No one replied to this argument. Pauline and Adolphus talked of other things, and the musician returned to his music. But all in good time. Elizabeth was capable of patience, and at last her father said, looking around him to make sure that his remark would have only two listeners,—
“That prisoner isn’t a man to be talked of about here. You never heard me mention him. Laval used to give a—a—bad account of him. He had to be kept alive.”

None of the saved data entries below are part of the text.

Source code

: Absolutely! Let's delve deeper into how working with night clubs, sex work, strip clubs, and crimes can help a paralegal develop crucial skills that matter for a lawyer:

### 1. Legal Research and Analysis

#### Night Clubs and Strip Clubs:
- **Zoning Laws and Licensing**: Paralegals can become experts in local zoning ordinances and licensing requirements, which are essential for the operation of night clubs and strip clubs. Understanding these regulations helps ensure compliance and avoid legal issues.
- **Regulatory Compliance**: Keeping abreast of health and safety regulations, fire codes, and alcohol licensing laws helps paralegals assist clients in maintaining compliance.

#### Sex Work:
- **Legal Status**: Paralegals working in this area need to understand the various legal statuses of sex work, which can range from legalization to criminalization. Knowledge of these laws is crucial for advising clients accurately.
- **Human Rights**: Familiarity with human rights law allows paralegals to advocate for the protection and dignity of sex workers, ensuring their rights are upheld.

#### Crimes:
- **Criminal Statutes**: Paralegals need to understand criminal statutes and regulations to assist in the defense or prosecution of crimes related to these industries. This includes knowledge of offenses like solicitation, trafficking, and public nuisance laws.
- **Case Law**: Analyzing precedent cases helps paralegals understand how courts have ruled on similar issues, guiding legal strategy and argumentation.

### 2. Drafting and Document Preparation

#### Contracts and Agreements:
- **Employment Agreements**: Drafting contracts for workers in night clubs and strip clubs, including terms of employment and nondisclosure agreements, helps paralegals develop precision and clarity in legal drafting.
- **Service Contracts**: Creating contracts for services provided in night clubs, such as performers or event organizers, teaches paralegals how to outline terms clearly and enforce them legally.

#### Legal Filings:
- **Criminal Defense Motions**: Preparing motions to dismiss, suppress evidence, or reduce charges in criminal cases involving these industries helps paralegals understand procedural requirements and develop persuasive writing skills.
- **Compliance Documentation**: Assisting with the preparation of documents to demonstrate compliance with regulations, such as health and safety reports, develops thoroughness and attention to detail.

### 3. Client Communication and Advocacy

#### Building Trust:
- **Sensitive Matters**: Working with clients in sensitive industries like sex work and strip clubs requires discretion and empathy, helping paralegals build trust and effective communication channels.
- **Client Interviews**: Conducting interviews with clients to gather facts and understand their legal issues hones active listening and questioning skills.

“Till he heard your music, papa, and was moved up to the room with a window. Did he tell you that?” asked Elizabeth.
“He said he thought the music did him good,” acknowledged Adolphus.
“May-be it was the same as with Saul when David played for him. But he does not look like a bad man, papa. He looks grander than any of our officers. And he has fought battles, they say. He is very brave.”
Both Adolphus and Pauline Montier looked at their daughter with the most profound surprise when she spoke thus. Not merely her words, but her manner of speaking, caused this not agreeable perplexity. Her emotion was not only too obvious, it was too deep for their understanding. The mother was the first to speak.
“How did you hear all this, child? I never heard him talked of in this way. They don’t talk about him at all,—do they, Adolphus?”
“No,” he answered; but he spoke the word very mildly. The tone did not indicate a want of sympathy in the compassion of his daughter.